Ignoring negative behaviors
Positive reinforcement is most effective when coupled with an active ignoring of negative behaviors, including verbal protests to go to bed or frequent requests to sleep with parents. While positive reinforcement increases positive behaviors, ignoring decreases negative behaviors. Although providing an anxious child reassurance at bedtime may seem natural and can actually alleviate distress in the moment, continued reassurance (or attention of any form) encourages the child to seek reassurance in the long term. This often prolongs bedtime routines and sleep onset. Ignoring includes refraining from responses, eye contact, and attentive body language when the child is engaging in negative behaviors. As soon as the negative behavior stops, and the child engages in a positive behavior, the positive behavior is praised, and the child is attended to. So while we are ignoring, we are also actively waiting to catch the child being good. As the child may be accustomed to parental attention (whether in the form of arguing or consoling), there is likely to be an initial increase in the negative behavior before it decreases.
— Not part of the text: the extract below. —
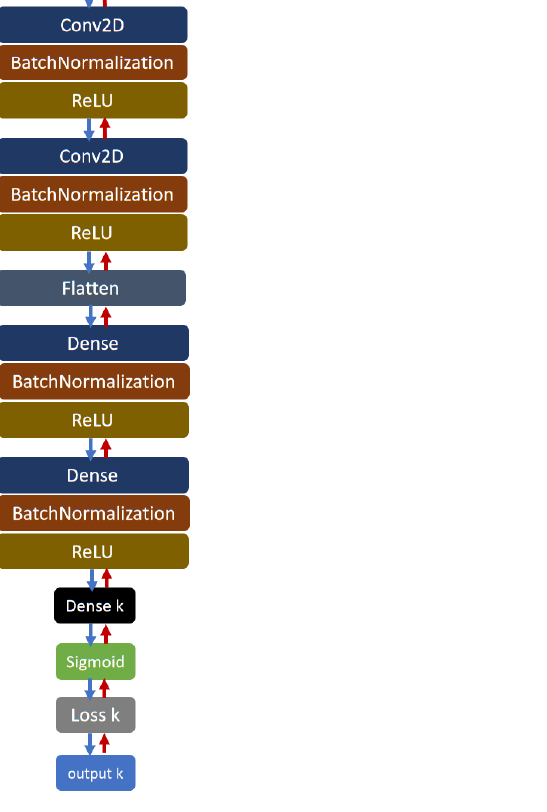
Figure 8. CNN architecture of an independent classifier. Table 2. Design specification of an independent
Coping skills to manage bedtime worries
Sleep is often compromised by anxiety, and many of us can relate to lying in bed worrying at night. If anxiety is interfering with sleep, coping skills can be helpful, such as relaxation techniques (e.g., deep breathing, progressive muscle relaxation, and guided imagery) and mindfulness. If ruminative worries are keeping your child up at night, these worries can be targeted by practically evaluating them (e.g., checking the evidence for and against the worries and developing realistic coping thoughts). These skills can be taught by a Cognitive Behavioral Therapist, who can also help to monitor sleep with sleep diaries, develop relaxing bedtime routines, and create a reward plan to promote good sleep hygiene. A Sleep Center can also be helpful for more concerning sleep disorders.
References
References
Galland, B.C., Short, M.A., Terrill, P., Rigney, G., Haszard, J.J., Coussens, S., ... & Biggs, S.N. (2018). Establishing normal values for pediatric nighttime sleep measured by actigraphy: A systematic review and meta-analysis. Sleep, 41(4), 1-16.
Gooley, J.J., Chamberlain, K., Smith, K.A., Khalsa, S.B.S., Rajaratnam, S.M., Van Reen, E., ... & Lockley, S. W. (2011). Exposure to room light before bedtime suppresses melatonin onset and shortens melatonin duration in humans. The Journal of Clinical Endocrinology and Metabolism, 96(3), E463-E472.
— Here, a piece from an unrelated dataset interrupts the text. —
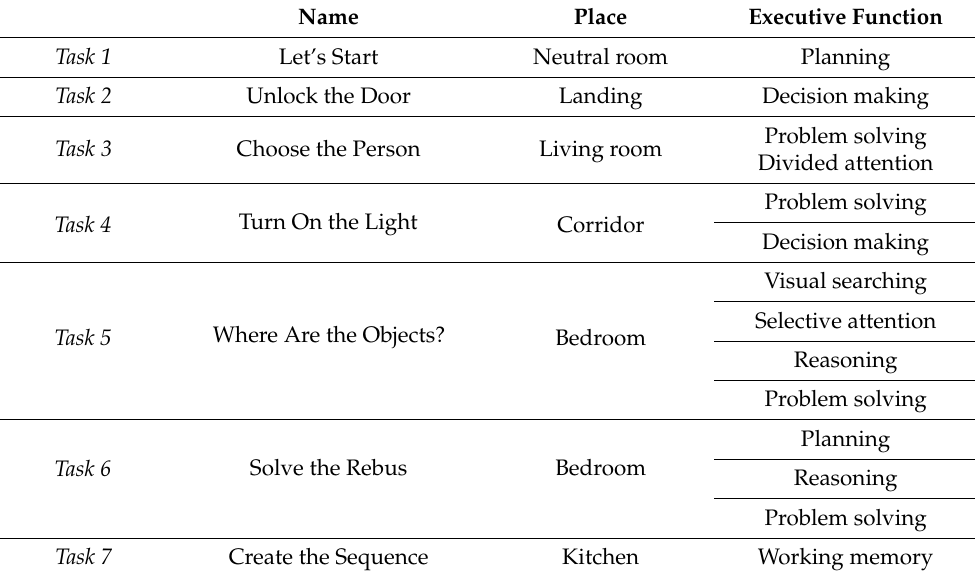
Table 2. Subtasks and related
Hale, L., & Guan, S. (2014). Screen time and sleep among school-aged children and adolescents: A systematic literature review. Sleep Medicine Reviews, 21, 50–58.
Paruthi, S., Brooks, L.J., D'Ambrosio, C., Hall, W.A., Kotagal, S., Lloyd, R.M., … Wise, M.S. (2016). Recommended amount of sleep for pediatric populations: A consensus statement of the American Academy of Sleep Medicine. Journal of Clinical Sleep Medicine, 12(6), 785–786.